Tiga orang itu telah menyatakan penentangannya pada pengangkatan Yazid
ibn Muawiyah.
"Adapun Husain ibn
Ali, aku berharap kamu dapat mengatasinya. Adapun Abdullah ibn Zubair,
kalau kamu berhasil mengatasinya, kamu harus menghancurkannya hingga
berkeping-keping. Sedangkan Ibn Umar, orang ini sebenarnya terlalu sibuk
dengan urusan akhirat. Asal kamu tidak mengusik urusan akhiratnya ini,
maka ia akan membiarkan urusan duniamu."
Berkawan Malam. Menurut sebagian penulis
riwayat, kaum muslimin masa itu sedang jaya-jayanya. Muncul daya tarik
harta dan kedudukan membuat sebagian orang tergoda memperolehnya. Maka
para sahabat melakukan perlawanan pengaruh materi itu dengan mempertegas
dirinya sebgai contoh gaya hidup zuhud dan salih, menjauhi kedudukan
tinggi.
Ibn Umar
pun dikenal sebagai pribadi yang berkawan malam untuk beribadah, dan
berkawan dengan dinihari untuk menangis memohon ampunan-Nya. Akan halnya
soal salat malam ini, ada riwayatnya. Di masa hayat Rasulullah, Ibn
Umar mendapat karunia Allah. Setelah selesai salat bersama Rasulullah,
ia pulang, dan bermimpi. "Seolah-olah di tanganku ada selembar kain
beludru. Tempat mana saja yang kuingini di surga, kain beledru itu akan
menerbangkanku ke sana. Dua malaikat telah membawaku ke neraka,
memperlihatkan semua bagian yang ada di neraka. Keduanya menjawab apa
saja yang kutanyakan mengenai keadaan neraka," begitulah diungkapkan Ibn
Umar kepada saudarinya yang juga istri Rasul, Hafshah, keesokan
harinya.
Hafshah
langsung menanyakan mimpi adiknya kepada Rasulullah. Rasulullah SAW
bersabda, ni’marrajulu 'abdullah, lau kaana yushallii minallaili
fayuksiru, akan menjadi lelaki paling utamalah Abdullah itu, andainya ia
sering salat malam dan banyak melakukannya. Semenjak itulah, sampai
meninggalnya, Ibn Umar tak pernah meninggalkan qiyamul lail, baik ketika
mukim atau bersafar. Ia demikian tekun menegakkan salat, membaca
Al-Quran, dan banyak berzikir menyebut asma Allah. Ia amat menyerupai
ayahnya, Umar ibn Khatthab, yang selalu mencucurkan airmata tatkala
mendengar ayat-ayat peringatan dari Al-Quran.

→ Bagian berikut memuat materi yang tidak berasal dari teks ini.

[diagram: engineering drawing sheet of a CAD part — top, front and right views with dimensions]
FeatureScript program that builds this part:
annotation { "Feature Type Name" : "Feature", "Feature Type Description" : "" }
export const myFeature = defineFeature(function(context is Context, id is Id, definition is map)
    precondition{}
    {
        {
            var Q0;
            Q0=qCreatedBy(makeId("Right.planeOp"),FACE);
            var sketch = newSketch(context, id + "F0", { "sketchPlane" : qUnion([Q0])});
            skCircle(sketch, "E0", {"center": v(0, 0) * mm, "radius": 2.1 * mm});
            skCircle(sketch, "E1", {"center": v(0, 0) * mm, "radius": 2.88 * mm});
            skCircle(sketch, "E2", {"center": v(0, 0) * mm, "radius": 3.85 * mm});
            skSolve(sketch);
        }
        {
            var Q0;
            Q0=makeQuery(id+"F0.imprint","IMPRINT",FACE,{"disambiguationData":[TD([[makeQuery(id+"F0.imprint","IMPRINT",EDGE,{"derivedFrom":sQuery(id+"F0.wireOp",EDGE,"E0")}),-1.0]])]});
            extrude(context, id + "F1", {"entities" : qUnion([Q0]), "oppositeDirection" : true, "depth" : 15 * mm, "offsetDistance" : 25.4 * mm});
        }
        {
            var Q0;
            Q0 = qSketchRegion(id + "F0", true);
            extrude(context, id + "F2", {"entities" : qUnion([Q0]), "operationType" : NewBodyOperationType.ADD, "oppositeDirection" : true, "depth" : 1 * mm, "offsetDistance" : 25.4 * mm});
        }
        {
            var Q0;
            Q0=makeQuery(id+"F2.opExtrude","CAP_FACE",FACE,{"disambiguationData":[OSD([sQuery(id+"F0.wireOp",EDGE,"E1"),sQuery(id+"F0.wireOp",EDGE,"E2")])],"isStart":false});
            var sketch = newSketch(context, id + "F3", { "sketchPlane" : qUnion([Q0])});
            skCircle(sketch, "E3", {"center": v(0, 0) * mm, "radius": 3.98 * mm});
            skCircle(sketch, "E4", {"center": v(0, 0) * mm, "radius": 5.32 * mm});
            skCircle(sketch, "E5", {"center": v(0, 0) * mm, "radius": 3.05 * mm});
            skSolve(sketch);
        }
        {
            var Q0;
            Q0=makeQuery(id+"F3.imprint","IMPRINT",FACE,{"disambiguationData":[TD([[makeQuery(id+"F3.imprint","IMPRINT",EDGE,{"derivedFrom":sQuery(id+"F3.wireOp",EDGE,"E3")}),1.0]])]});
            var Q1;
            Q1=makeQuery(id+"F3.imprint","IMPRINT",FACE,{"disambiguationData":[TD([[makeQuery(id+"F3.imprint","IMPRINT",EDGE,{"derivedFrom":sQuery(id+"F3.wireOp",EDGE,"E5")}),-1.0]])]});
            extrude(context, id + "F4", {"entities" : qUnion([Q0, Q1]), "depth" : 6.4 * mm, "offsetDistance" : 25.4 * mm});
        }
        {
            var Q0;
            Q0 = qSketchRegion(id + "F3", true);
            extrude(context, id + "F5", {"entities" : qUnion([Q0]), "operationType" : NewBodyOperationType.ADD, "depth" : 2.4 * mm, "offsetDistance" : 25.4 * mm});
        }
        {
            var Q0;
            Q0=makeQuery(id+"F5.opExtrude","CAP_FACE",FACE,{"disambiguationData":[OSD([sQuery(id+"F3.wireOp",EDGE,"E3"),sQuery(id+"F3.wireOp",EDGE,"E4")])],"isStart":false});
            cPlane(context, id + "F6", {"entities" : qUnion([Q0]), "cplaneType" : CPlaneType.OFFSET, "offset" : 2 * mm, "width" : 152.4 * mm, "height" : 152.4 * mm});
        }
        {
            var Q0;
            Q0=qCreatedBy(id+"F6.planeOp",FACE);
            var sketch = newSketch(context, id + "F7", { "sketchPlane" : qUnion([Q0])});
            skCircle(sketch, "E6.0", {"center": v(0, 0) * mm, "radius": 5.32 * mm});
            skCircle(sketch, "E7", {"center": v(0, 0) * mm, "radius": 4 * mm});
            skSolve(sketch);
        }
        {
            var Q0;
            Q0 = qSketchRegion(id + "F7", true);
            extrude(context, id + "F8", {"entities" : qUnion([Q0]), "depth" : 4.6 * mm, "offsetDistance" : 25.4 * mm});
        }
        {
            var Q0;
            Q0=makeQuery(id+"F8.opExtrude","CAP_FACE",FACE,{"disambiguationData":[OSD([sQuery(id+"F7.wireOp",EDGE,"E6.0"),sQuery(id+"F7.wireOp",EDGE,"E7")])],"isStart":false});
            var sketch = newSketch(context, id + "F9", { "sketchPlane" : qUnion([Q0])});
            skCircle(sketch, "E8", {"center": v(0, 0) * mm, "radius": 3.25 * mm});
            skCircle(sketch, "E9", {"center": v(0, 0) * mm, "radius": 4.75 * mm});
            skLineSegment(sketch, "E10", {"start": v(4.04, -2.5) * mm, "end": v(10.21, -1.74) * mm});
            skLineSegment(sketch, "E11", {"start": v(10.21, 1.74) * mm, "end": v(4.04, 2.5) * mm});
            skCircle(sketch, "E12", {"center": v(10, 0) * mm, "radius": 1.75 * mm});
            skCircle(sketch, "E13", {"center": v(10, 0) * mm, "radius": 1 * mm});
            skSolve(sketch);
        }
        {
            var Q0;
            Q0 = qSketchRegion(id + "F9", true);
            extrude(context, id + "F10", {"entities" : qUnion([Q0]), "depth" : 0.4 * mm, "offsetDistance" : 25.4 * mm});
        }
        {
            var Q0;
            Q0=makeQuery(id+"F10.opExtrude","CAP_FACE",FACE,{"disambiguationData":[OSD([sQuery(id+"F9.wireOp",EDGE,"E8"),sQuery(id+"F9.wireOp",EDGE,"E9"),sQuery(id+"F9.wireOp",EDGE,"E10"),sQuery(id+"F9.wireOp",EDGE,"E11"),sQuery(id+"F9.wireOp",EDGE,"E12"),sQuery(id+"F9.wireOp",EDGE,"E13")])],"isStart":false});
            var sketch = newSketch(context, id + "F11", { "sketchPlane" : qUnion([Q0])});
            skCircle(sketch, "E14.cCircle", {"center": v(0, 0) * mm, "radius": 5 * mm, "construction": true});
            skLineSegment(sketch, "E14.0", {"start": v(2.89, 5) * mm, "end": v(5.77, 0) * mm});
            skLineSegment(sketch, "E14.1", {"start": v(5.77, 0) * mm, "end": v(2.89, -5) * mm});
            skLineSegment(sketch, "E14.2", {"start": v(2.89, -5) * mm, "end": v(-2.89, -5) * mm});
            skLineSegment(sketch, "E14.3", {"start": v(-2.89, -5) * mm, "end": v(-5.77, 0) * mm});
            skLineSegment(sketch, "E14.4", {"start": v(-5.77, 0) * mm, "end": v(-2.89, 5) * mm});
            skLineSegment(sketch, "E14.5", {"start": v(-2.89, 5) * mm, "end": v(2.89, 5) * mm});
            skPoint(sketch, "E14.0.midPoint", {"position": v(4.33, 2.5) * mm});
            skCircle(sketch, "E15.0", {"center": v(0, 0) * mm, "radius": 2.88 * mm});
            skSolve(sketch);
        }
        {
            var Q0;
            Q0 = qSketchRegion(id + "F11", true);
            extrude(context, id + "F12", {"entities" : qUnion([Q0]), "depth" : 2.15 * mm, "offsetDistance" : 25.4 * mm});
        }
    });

Soal ini, 'Ubaid ibn 'Umair bersaksi,
"Suatu ketika kubacakan ayat ini kepada Abdullah ibn Umar." 'Ubaid
membacakan QS 4:41-42 yang artinya: Maka bagaimanakah (halnya orang
kafir nanti), apabila Kami datangkan seseorang saksi (rasul) dari
tiap-tiap umat, dan Kami mendatangkan kamu (Muhamad) sebagai saksi atas
mereka itu (sebagai umatmu). Di hari itu orang-orang kafir dan yang
mendurhakai Rasul berharap kiranya mereka ditelan bumi, dan mereka tidak
dapat menyembunyikan (dari Allah) sesuatu kejadian pun." Maka Ibn Umar
menangis hingga janggutnya basah oleh air mata.
Pada kesempatan lain, Ibn
Umar tengah duduk di antara sahabatnya, lalu membaca QS 83:-6 yang
maknanya: Maka celakalah orang-orang yang berlaku curang dalam takaran.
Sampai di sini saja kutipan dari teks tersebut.